Aufgaben:
• a. Schreiben Sie aus dem Auszug über Bundesrat Cassis den Abschnitt zwischen „Bundesrat Cassis› Leute“ und „nach zehn Tagen.“ wortgetreu ab, beide Stellen eingeschlossen.
• b. Welche Personen werden im Auszug über Bundesrat Cassis mit vollem Namen genannt? Führen Sie alle auf.

Auszug:
Bundesrat Cassis› Leute haben «dilettantisch verwedelt»
Kurz zur Erinnerung: Nachdem Bundesrat Ignazio Cassis im Januar eine Kupfermine des Rohstoffkonzerns Glencore in Sambia besichtigt hatte, liess er über seine PR-Leute im EDA verbreiten: «Die schädlichen Emissionen halten jetzt die Höchstwerte ein, welche die Weltgesundheitsorganisation WHO festgesetzt hat.» Diese Information an die Öffentlichkeit war falsch, wie Recherchen der Rundschau und von Infosperber aufdeckten. Die Unwahrheit korrigierte das EDA auf seiner Webseite erst nach zehn Tagen.
Cassis selbst ruderte später im «Echo der Zeit» etwas zurück und meinte, die Grenzwerte der Belastungen mit Schwefeldioxid würden «im Grossen und Ganzen» eingehalten. Das EDA habe darüber «auch mit lokalen NGO gesprochen». Diese letzte Aussage erwies sich wiederum als falsch, weil EDA-Vertreter keine einzige von dreissig lokalen NGO kontaktierten. Infosperber berichtete darüber: «Bundesrat Cassis und seine Leute bleiben uneinsichtig».
Ombudsmann: Professionalität vs Dilettantismus
Trotz dieser unprofessionellen Fehlleistungen beschwerte sich EDA-Sprecher Jean-Marc Crevoisier beim SRF-Ombudsmann über die Berichterstattung von SRF mit dem Argument, ein Interview des Bundesrats sei «manipuliert worden mit dem Ziel, eine Polemik auszulösen».
In seiner abschliessenden Stellungnahme vom 12. Juni urteilt Ombudsmann Roger Blum «nach Studium der Akten und der Sendungen», dass ein Vergleich der Publikationen von SRF mit dem Verhalten des EDA zeige: «Hier Professionalität, dort Dilettantismus». Das EDA habe korrekturbedürftig informiert und anschliessend zu verwedeln versucht:«SRF hat alles richtig gemacht. Es war richtig, die Verwedelungen und Unklarheiten klarzustellen. Und es war richtig aufzuzeigen, dass die Glencore-Mine halt die WHO-Richtwerte noch immer überschreitet. Ich kann Ihre Beanstandung beim besten Willen nicht unterstützen.»
Wie kann ein Bundesrat eine Mine besuchen und keine Fragen stellen?

Bereitgestelltes Material:

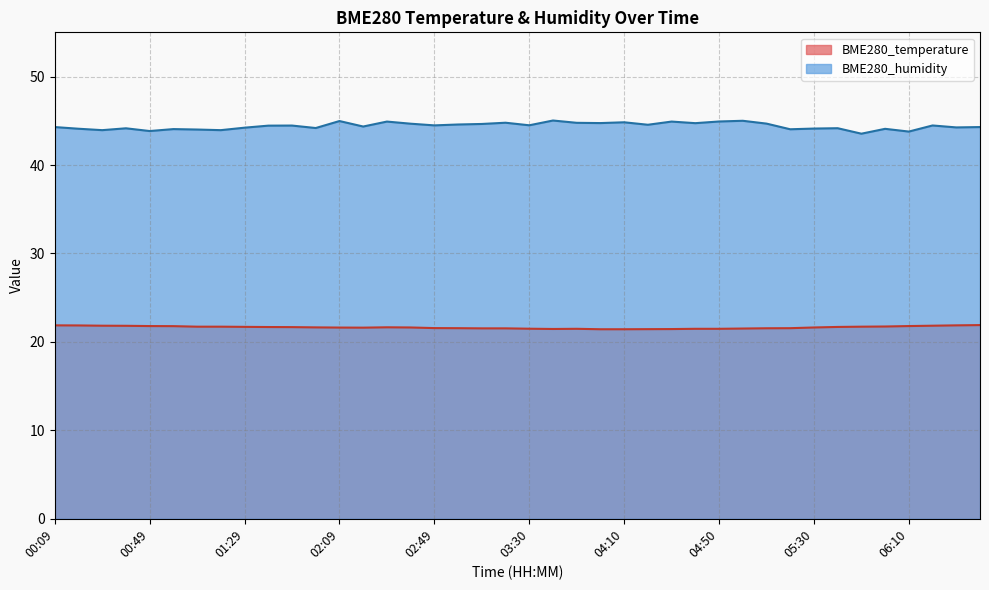

Reading right to left, list all the values displayed in this chart.

BME280_temperature: 21.9	21.9	21.8	21.8	21.7	21.7	21.7	21.6	21.6	21.5	21.5	21.5	21.5	21.4	21.4	21.4	21.4	21.5	21.5	21.5	21.5	21.5	21.6	21.6	21.6	21.6	21.6	21.6	21.6	21.7	21.7	21.7	21.7	21.7	21.8	21.8	21.8	21.8	21.9	21.9
BME280_humidity: 44.3	44.2	44.5	43.8	44.1	43.5	44.2	44.1	44.0	44.7	45.0	44.9	44.7	44.9	44.5	44.8	44.7	44.8	45.0	44.5	44.8	44.6	44.6	44.5	44.7	44.9	44.4	45.0	44.2	44.5	44.5	44.2	43.9	44.0	44.1	43.8	44.1	43.9	44.1	44.3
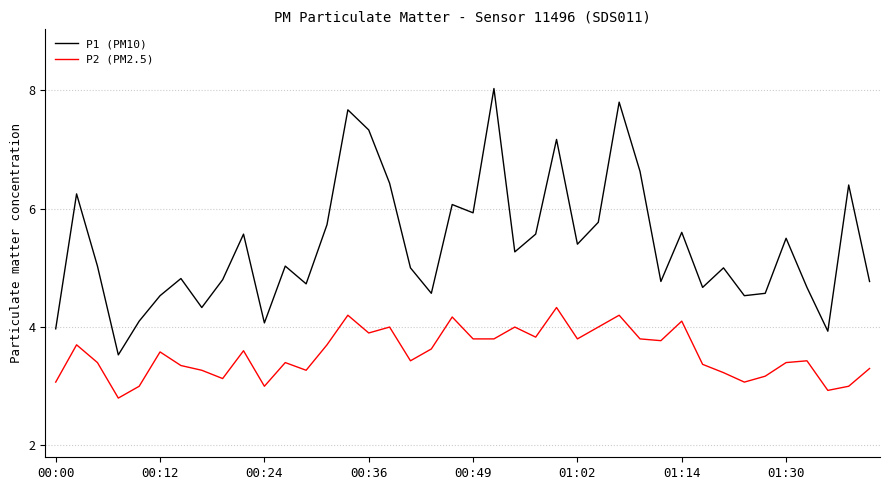

Which series has the largest total across all categories?

P1 (PM10)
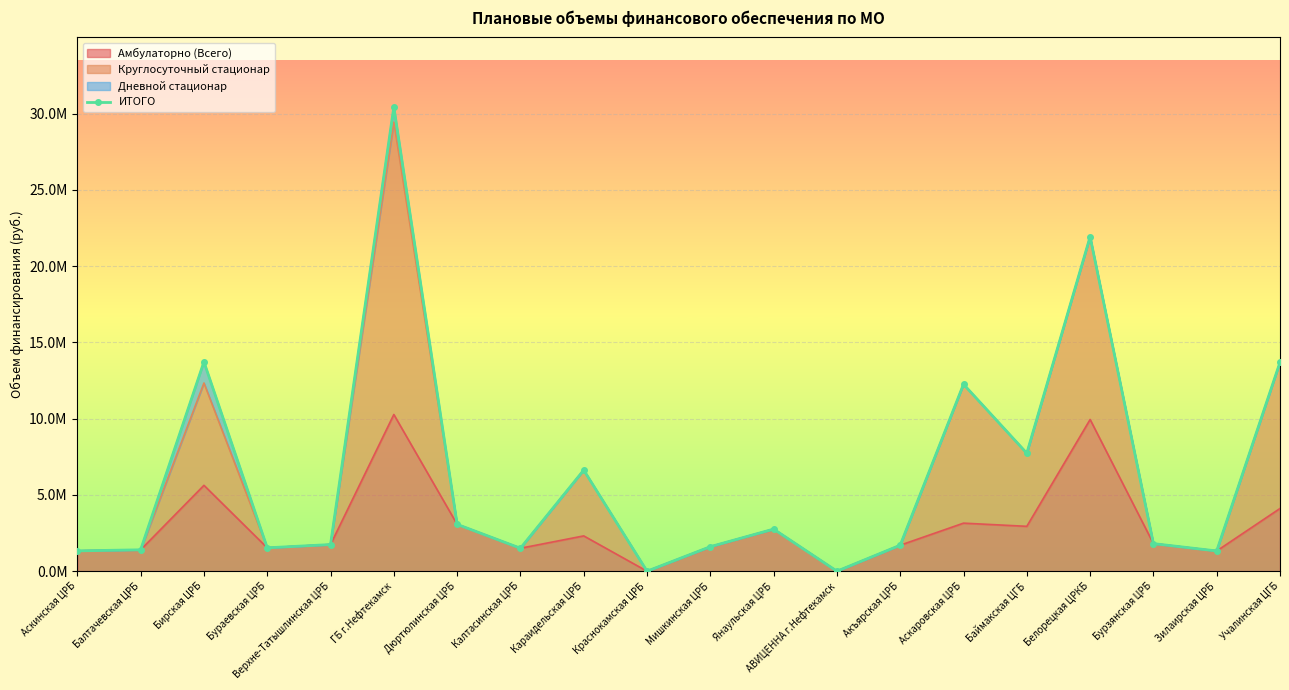

How many positive values are there?

18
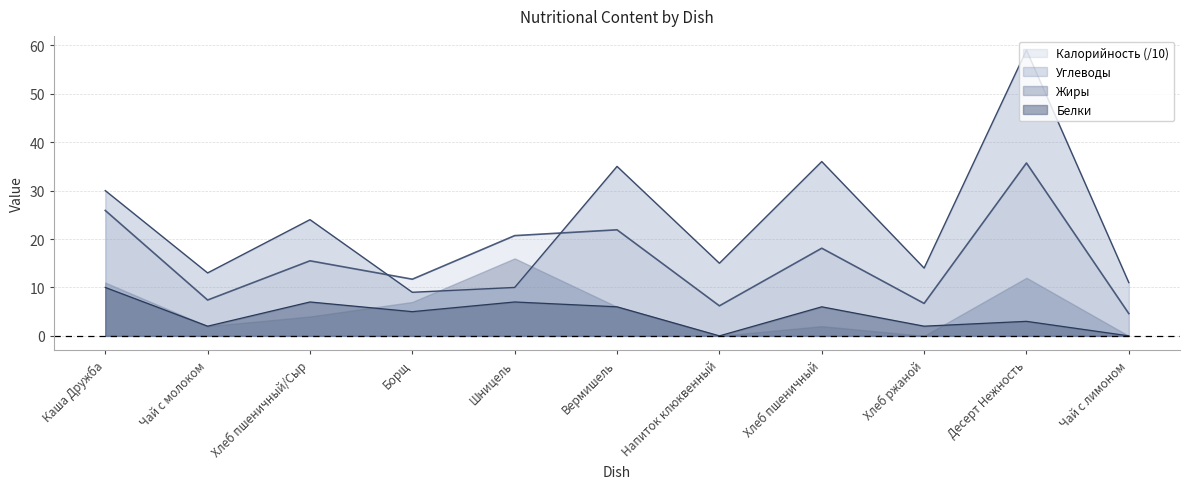

List the series in order of their peak value, highest first.

Углеводы, Калорийность (/10), Жиры, Белки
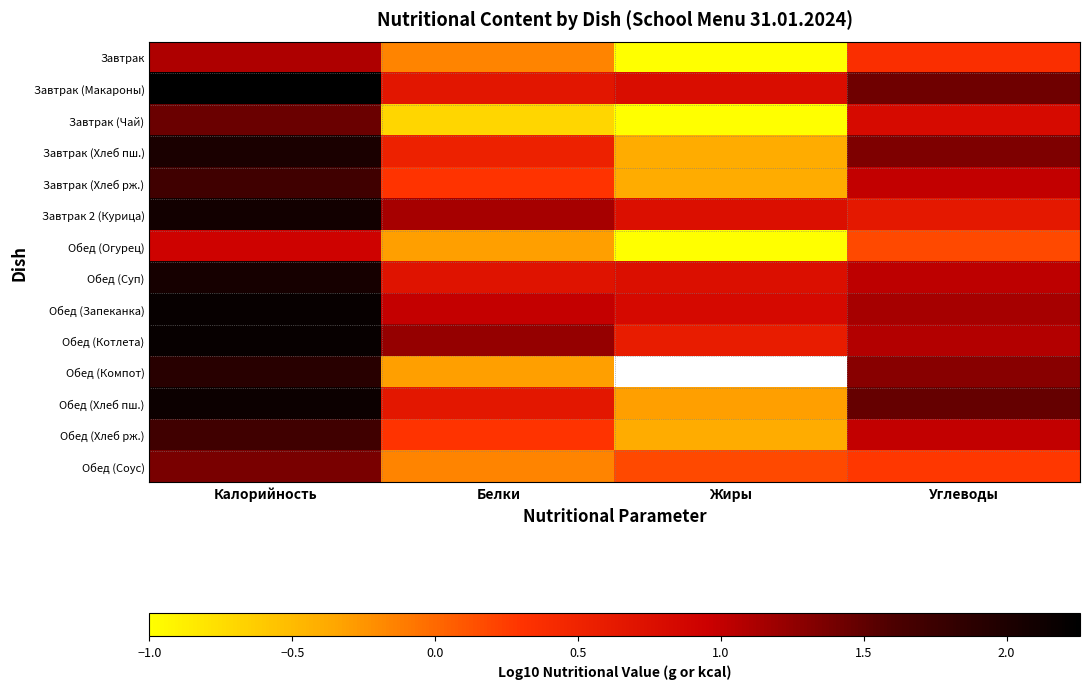

Where does the Завтрак (Макароны) series first go above 1?

Калорийность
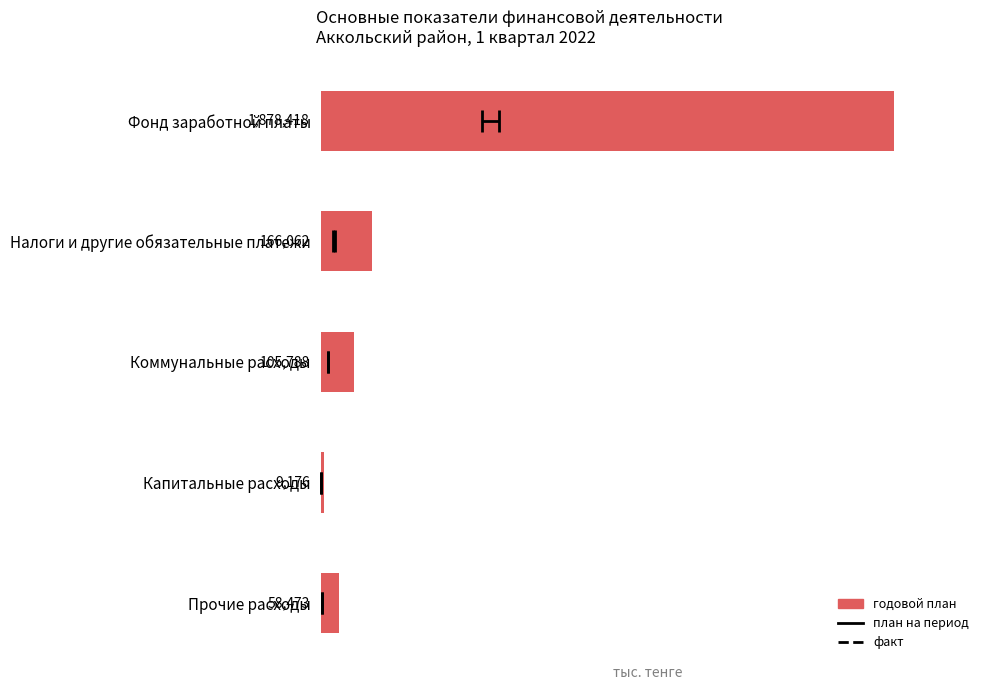

Rank the categories by value from lowest to highest.

Капитальные расходы, Прочие расходы, Коммунальные расходы, Налоги и другие обязательные платежи, Фонд заработной платы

Lösungen:
• a.
Bundesrat Cassis› Leute haben «dilettantisch verwedelt»
Kurz zur Erinnerung: Nachdem Bundesrat Ignazio Cassis im Januar eine Kupfermine des Rohstoffkonzerns Glencore in Sambia besichtigt hatte, liess er über seine PR-Leute im EDA verbreiten: «Die schädlichen Emissionen halten jetzt die Höchstwerte ein, welche die Weltgesundheitsorganisation WHO festgesetzt hat.» Diese Information an die Öffentlichkeit war falsch, wie Recherchen der Rundschau und von Infosperber aufdeckten. Die Unwahrheit korrigierte das EDA auf seiner Webseite erst nach zehn Tagen.

• b. Ignazio Cassis, Jean-Marc Crevoisier, Roger Blum